Study text »
•••••
Now, say you plug in all of your numbers & calculate your annual overhead expenses come to $50,000 (don't forget to depreciate your tools. For example I estimate my table saw will last 5 years. Say it cost $500. I can deduce that I will spend $100 a year on table saws. Do this with your vehicle, equipment, etc..)


Now the tricky part is estimating how much business you will do for the year (this is the trouble I'm having, personally). The longer you are in business, the easier this may become. Let's say you figure you will do $150,000 of business for the year.

You want your company to profit, (plan on 8-10% for profit--this doesn't include your salary--pay yourself as an employee. This number is the profit for the company, not for you.)so let's say you want 10% 

HERE'S WHAT WE KNOW SO FAR:

ANNUALLY:
Projected Sales Volume: $150,000
Overhead expenses: $50,000
Net Profit: 10%

OVERHEAD ($50,000) + NET PROFIT ($15,000 or 10% of $150000)= $65,000

Now, you need to calculate PROJECTED job costs.

If your O&P is $65,000 and your projected sales volume is $150,000, then you know your projected job costs are the difference, or $85,000

The markup you need to charge ON ALL OF YOUR JOBS FOR THE YEAR is calculated with these numbers.

take the Projected Sales Volume of $150,000
divide this number by your job costs of $85,000

the number you get from this (1.78) is what you need to charge for markup.

Here's an example.

Say you sell a remodel (these numbers are all arbitrary)

You figure that the salary for you, your guys, subs, etc.. is $25,000.
you figure the materials are $50,000.
the remaining job costs are $25,000.

YOUR TOTAL JOB COSTS = $100,000
YOUR MARKUP THAT YOU CALCULATED IS: 1.78

Your quote has to be for $178,000 for this job to cover all of your overhead & profit. Anything less and begin to lose profit. Anything less than that, then you take the job at a loss!

YOU MAY HAVE REALIZED, the higher your sales volume, the lower percentage your overhead is in relation to it.

For example,
Say you project your annual sales volume at $500,000
say your overhead is the same: $50,000
and you want the same profit: 10%

OVERHEAD ($50,000) + PROFIT ($50,000 or 10% of $500,000)= $100,000
PROJECTED JOB COSTS (sales volume minus P&O) for the year= $400,000
MARKUP YOU NEED TO CHARGE ($500,0000/$400,0000)= 1.25

NOW, SAY YOUR PUTTING IN A QUOTE FOR THAT SAME JOB WITH YOUR NEW NUMBER.

You already figured the job costs are $100,000
YOU NOW CAN DO THIS JOB FOR $125,000

The whole point of these examples is that every contractor needs to charge what they need to charge. Asking what other contractors charge is completely irrelevant to your situation. Say you only work half of the year because you like to sit at home and watch Dr. Oz rather than going out to look for work. Now say, I'm your competitor (and have THE SAME OVERHEAD THAT YOU HAVE) & I bust my ass to get work. From the example above, you can see that I will outbid you by far every time.
•••••
Dataset entries:

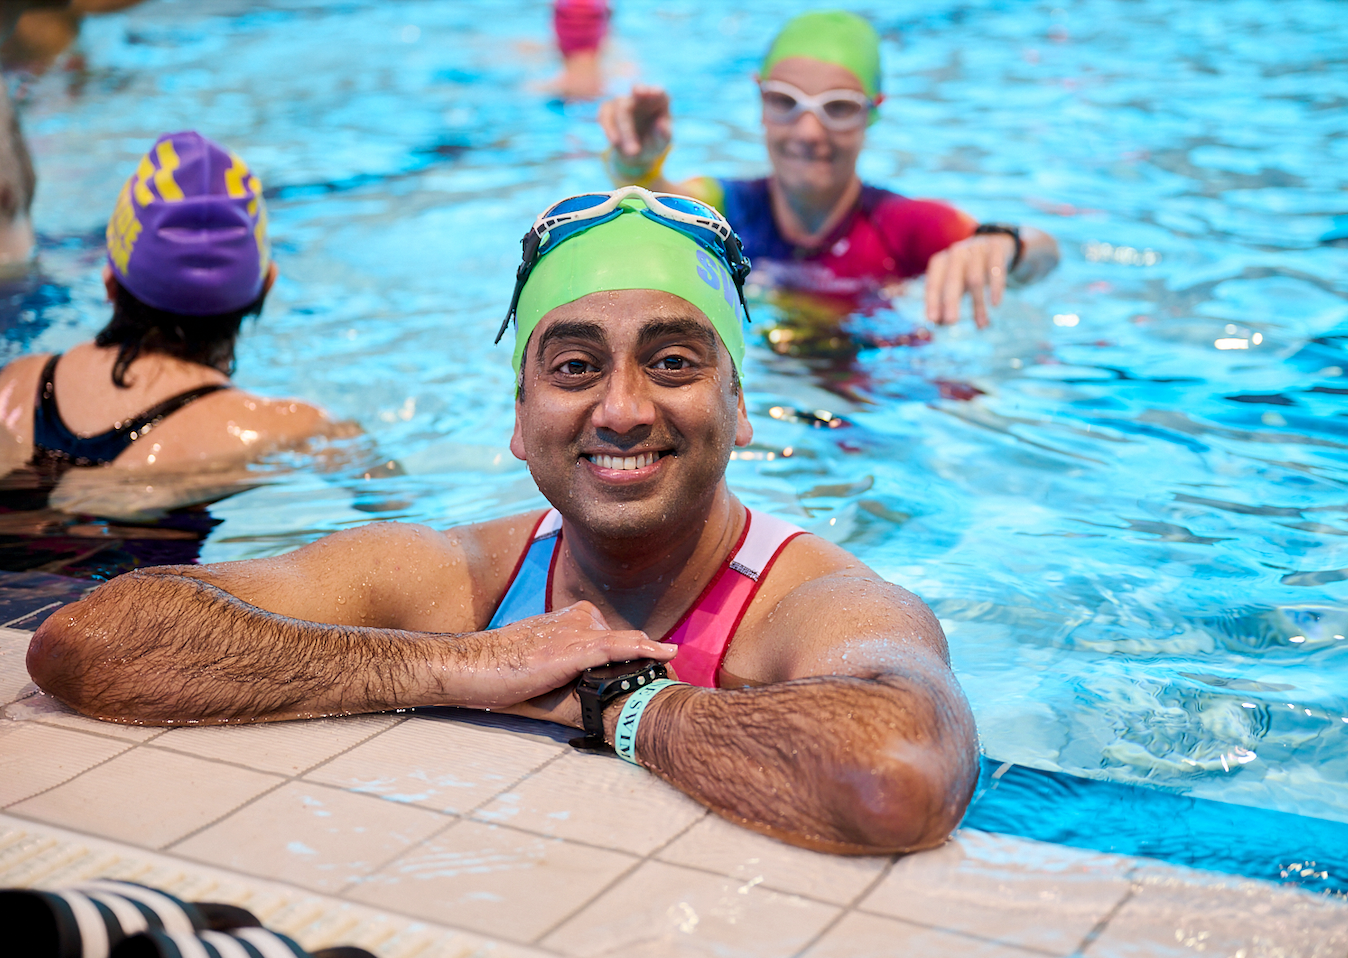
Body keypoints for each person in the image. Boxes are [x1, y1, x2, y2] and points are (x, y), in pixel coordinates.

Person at [27, 187, 979, 855]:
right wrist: (456, 666)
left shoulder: (815, 603)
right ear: (520, 420)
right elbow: (88, 640)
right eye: (573, 367)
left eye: (676, 363)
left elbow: (889, 777)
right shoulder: (454, 580)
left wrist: (623, 703)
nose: (621, 409)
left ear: (740, 407)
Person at [598, 9, 1059, 328]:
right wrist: (636, 159)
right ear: (760, 100)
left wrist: (1003, 244)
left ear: (872, 113)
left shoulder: (902, 226)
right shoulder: (731, 208)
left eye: (837, 108)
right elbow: (655, 202)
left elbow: (1044, 254)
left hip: (876, 393)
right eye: (785, 102)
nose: (808, 132)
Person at [0, 130, 351, 481]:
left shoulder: (18, 385)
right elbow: (394, 512)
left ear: (110, 284)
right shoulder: (291, 430)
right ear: (267, 284)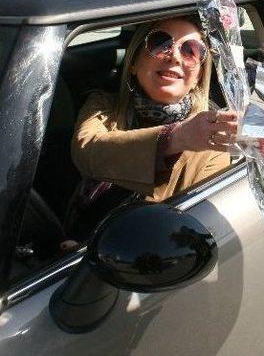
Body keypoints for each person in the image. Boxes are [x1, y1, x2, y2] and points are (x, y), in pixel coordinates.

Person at [67, 16, 238, 239]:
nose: (175, 57)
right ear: (134, 64)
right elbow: (85, 152)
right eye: (160, 43)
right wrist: (174, 138)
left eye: (191, 50)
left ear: (198, 77)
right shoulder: (104, 104)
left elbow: (182, 228)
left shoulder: (209, 140)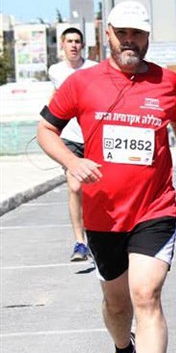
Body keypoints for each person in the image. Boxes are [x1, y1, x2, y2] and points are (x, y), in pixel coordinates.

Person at [37, 0, 176, 353]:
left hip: (154, 208)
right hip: (104, 213)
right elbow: (46, 129)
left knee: (145, 294)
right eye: (123, 33)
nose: (130, 41)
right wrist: (72, 161)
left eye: (138, 34)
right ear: (108, 34)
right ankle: (122, 349)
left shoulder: (168, 82)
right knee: (116, 304)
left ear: (148, 37)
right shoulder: (82, 83)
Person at [48, 27, 97, 262]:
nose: (74, 45)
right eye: (69, 41)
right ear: (62, 45)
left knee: (96, 191)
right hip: (70, 139)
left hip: (94, 136)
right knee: (75, 187)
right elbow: (56, 98)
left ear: (83, 45)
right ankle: (80, 243)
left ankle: (98, 235)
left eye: (78, 41)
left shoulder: (94, 69)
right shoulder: (55, 71)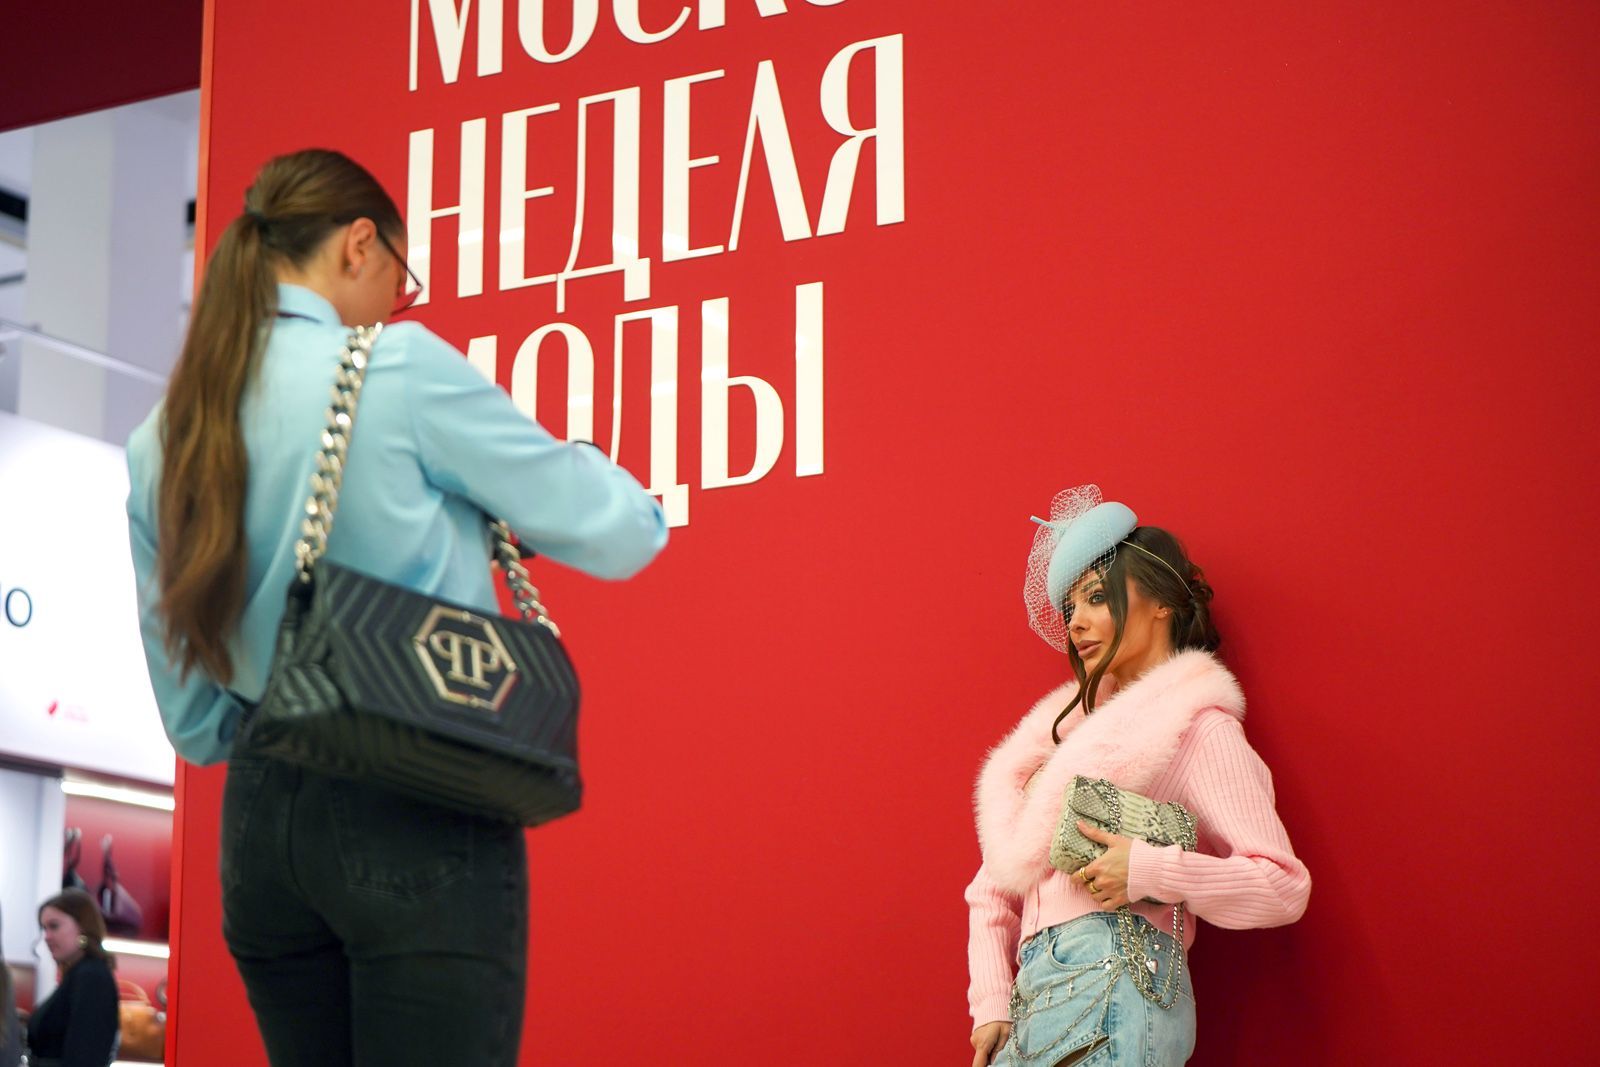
•••••
Set of tasks »
1. According to the markup post, what markup must be charged when projected sales volume is $150,000 and job costs are $85,000?
2. Carry the markup post forward from its final sentence.

Task responses »
1. 1.78

2.
TAKE HOME MESSAGES:

If you don't know your overhead, you can't accurately calculate your markup. 

Completely ignore what other guys charge--it has nothing to do with what you need to charge.


----------



## katoman (Apr 26, 2009)

Centreline - that is right on. I agree with you.

The problem arises when larger companies can do the job and their overhead is 10%. If you are quoting with a 30% overhead, you won't get many jobs.

In the commercial work I've done, cost plus contracts, the standard accepted markup and profit is 10 plus 10.

Whether we like it or not, that's the reality. If you can't function with those numbers, don't quote the job.


----------



## Electric_Light (Nov 25, 2007)

CENTERLINE MV said:


> Your quote has to be for $178,000 for this job to cover all of your overhead & profit. Anything less and* begin to lose profit.* Anything less than that, then you take the job at a loss!


Unless you hit luck with a business that involves very little cost, businesses don't start off profitable. (Like Facebook, Napster, etc) 




> *The whole point of these examples is that every contractor needs to charge what they need to charge.*
> 
> If you don't know your overhead, you can't accurately calculate your markup.
> *
> Completely ignore what other guys charge*--it has nothing to do with what you need to charge.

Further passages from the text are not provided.